Across the world, coal seam gas is being held up as a viable alternative to coal and oil. While it’s true that natural gas produces less greenhouse gas emissions than coal when burnt, the whole picture is much more complicated.
The main problem with coal seam gas is the way it is extracted. Known as fracking, the process involves pumping a mixture of sand, chemicals and water into underground shale at high pressure. Gas is then forced out of the small cavities in the rock and collected.
There are major problems with the fracking industry. For one, much of the chemical mixture pumped into the ground is never retrieved. This contaminates ground water and causes huge public health risks.
Fracking has also been known to increase the risk of earthquakes. A recent study by the US Geological Survey (USGS) reported a remarkable increase in earthquakes in the US since 2001. Scientists say this is a clear result of coal seam gas production.
At the same time massive amounts of water is needed for the process just to pump up small amounts of gas. A conservative estimate would put the amount of fresh water used at 795 million litres per site.
In Queensland alone the number of coal seam gas operations is set to climb in the next 20 years from just over 2000 to 40,000 wells. The laws and bodies set to govern this upsurge in are lax to say the least.
Already there have been sizable campaigns against coal seam gas across the country. Predominantly in Queensland and New South Wales, these campaigns are seeing environmentalists, small farmers and local communities uniting and protesting against the plans.
Just last month thousands of people took to the streets to protest the industry in Sydney and Lismore. In March this year protesters took over the NSW Parliament’s lower house, clearing out the MPs for a day. This is not to mention the heroic work that a number of small groups are doing blockading sites in an attempt to halt production.

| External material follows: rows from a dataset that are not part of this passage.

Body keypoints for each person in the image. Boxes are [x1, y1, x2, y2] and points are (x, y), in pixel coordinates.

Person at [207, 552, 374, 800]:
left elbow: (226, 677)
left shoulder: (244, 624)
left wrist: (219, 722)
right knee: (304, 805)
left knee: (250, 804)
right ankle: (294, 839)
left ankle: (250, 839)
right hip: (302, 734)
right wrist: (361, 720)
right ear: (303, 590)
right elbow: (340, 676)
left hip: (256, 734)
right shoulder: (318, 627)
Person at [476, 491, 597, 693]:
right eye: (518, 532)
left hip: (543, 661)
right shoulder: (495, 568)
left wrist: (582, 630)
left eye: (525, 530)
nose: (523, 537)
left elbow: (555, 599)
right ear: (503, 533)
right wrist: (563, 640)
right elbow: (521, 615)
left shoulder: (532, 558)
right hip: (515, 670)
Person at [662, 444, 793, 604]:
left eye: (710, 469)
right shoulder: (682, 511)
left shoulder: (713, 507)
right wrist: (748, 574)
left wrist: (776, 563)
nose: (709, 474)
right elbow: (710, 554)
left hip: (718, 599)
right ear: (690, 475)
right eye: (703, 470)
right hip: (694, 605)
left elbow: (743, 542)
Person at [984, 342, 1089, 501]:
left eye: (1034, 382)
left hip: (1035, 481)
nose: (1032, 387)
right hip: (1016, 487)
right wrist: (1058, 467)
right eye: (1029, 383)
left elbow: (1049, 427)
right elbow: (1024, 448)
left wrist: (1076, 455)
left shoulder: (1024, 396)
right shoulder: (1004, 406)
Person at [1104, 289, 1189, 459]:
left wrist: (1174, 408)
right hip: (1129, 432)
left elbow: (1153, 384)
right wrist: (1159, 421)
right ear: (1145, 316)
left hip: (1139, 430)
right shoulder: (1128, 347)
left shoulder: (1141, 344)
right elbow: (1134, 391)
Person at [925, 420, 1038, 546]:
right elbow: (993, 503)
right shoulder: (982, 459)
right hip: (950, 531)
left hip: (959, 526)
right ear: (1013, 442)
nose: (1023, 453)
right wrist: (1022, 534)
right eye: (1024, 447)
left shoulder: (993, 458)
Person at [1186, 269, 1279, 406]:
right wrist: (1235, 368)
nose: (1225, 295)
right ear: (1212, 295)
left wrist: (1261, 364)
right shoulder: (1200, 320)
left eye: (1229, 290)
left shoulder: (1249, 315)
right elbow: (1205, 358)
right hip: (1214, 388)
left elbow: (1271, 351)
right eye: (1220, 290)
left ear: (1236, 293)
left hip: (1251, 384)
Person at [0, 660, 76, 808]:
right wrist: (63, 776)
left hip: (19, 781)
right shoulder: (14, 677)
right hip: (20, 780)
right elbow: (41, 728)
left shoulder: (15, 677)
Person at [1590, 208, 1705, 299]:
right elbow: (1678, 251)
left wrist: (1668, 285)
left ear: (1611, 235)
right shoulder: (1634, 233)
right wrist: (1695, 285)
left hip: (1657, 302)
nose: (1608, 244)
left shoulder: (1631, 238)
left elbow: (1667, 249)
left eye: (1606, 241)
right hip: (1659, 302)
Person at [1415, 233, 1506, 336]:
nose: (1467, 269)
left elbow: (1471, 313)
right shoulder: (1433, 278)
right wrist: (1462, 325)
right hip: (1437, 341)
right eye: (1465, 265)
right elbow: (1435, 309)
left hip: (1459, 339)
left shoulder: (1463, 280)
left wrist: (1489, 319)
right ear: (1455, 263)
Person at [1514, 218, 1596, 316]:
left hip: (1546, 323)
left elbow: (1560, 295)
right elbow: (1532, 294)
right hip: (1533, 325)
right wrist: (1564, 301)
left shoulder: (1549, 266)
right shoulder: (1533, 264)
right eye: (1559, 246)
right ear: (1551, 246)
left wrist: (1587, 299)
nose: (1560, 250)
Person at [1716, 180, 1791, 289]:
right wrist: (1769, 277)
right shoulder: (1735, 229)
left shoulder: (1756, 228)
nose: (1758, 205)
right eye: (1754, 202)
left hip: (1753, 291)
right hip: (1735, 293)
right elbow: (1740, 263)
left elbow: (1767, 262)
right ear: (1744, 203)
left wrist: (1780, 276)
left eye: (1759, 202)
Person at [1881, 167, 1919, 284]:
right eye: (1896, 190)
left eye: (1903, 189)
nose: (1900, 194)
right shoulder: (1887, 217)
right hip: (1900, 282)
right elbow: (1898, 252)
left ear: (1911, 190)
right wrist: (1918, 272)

The government is trying to promote the industry as a jobs boost in tough economic times. The truth is that a campaign for large scale renewable energy would bring many more jobs to communities and do more to reduce greenhouse gas emissions. But while there are profits to be made from exploiting the earth’s resources private companies will stop at nothing to fill their pockets.
It’s not enough to just lobby governments for more green energy. If we really want to shift to an economy based on clean renewable energy we will need to take the sector off the profiteers. The anti-coal seam gas movement needs to demand that energy production and distribution be brought into public ownership under democratic community control.
The environmental movement should be aiming to link up with the workers movement in a joint campaign along these lines.
On the basis of public ownership we could then begin to develop a sustainable plan to shift energy production from dirty coal and gas and towards clean solar, wind and geothermal while at the same time protecting jobs and local communities.